Infernum: investors in free-to-play have unrealistic expectations
Zynga's "abnormal market valuation" has put pressure on market, says founder
Shareholders and investors in the free-to-play market are expecting too much growth too quickly, according to Infernum founder Andreas Weidenhaupt.
Weidenhaupt partly blames the abnormally high valuation of Zynga earlier in the year for putting pressure on free-to-play companies to hit unrealistic targets.
"Since Zynga reached an almost abnormal market valuation investors and shareholders tend to expect much too high growth rates in much too short a time," he told GamesIndustry International.
"By now, one-digit growth rates are not even regarded as good enough. If you plan double-digit growth rates you run the risk of threatening your whole business model, if the presumed growth rate is simply not happening.
"This affects the company manpower planning as well as product schedules and licensing. The market is dominated by the propensity to copy each other in order to be able to communicate these expected growth rates. We have to grow sustainable, healthy and not at any cost."

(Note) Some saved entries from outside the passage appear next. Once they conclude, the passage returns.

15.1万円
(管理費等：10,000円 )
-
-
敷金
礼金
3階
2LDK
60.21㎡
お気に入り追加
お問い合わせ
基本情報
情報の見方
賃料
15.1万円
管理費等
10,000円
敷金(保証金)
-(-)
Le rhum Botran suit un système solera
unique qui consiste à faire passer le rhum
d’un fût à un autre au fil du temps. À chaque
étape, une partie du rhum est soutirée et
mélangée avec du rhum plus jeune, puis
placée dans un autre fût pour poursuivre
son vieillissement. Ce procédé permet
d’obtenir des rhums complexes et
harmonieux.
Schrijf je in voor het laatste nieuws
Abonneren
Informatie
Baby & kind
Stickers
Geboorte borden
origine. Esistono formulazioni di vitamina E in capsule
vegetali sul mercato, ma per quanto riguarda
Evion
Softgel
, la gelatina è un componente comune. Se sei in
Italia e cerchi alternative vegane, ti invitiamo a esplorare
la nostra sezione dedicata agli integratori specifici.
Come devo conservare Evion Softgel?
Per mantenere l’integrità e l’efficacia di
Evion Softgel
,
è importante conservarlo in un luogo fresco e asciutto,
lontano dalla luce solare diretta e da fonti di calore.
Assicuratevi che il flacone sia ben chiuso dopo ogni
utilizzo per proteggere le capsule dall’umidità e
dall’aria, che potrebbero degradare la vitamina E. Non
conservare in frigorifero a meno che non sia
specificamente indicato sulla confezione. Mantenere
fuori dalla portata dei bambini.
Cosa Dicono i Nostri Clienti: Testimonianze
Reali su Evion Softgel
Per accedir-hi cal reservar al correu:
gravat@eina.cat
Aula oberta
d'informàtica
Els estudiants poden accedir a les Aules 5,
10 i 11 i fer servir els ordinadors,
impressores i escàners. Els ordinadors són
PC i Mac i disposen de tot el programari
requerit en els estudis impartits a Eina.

Yesterday Koch Media confirmed it had acquired a stake in developer Infernum as it looks to increase its footprint in free-to-play. Infernum's first release, Brick Force, has over 1.5 million players.
The company employs 32 people but expects to grow to over 50 during the new year. Weidenhaupt said that his company is ignoring the stats bandied around the free-to-play market, and is instead focusing on the product.
"I have to ask myself, for whom essentially are numbers of 300 million registered users communicated in the end? If you see this from a logical standpoint, you could stop any marketing activities immediately because you have already reached the available audience many times over already.
"An online marketing manager has to be able to market a game on a quality level instead of only buying traffic."

Every serious business person knows that "registered users" is a totally useless vanity metric. It tells you how long you have been around and possibly how much marketing money you have spent, but not much more.
Active users is a vastly more useful metric, but long gone are the days when user numbers are a proxy for revenue. When everyone pays roughly the same amount, it works; now that we have enabled players to spend whatever they want along the demand curve, it isn't useful.
There are businesses with barely 1m registered and 200k MAUs making over $10m a year and there a businesses with 30m MAUs struggling to do the same. I totally agree with Andreas that focusing on user growth is a mistake, if you could be making a great game that keeps players and encourages them to spend money.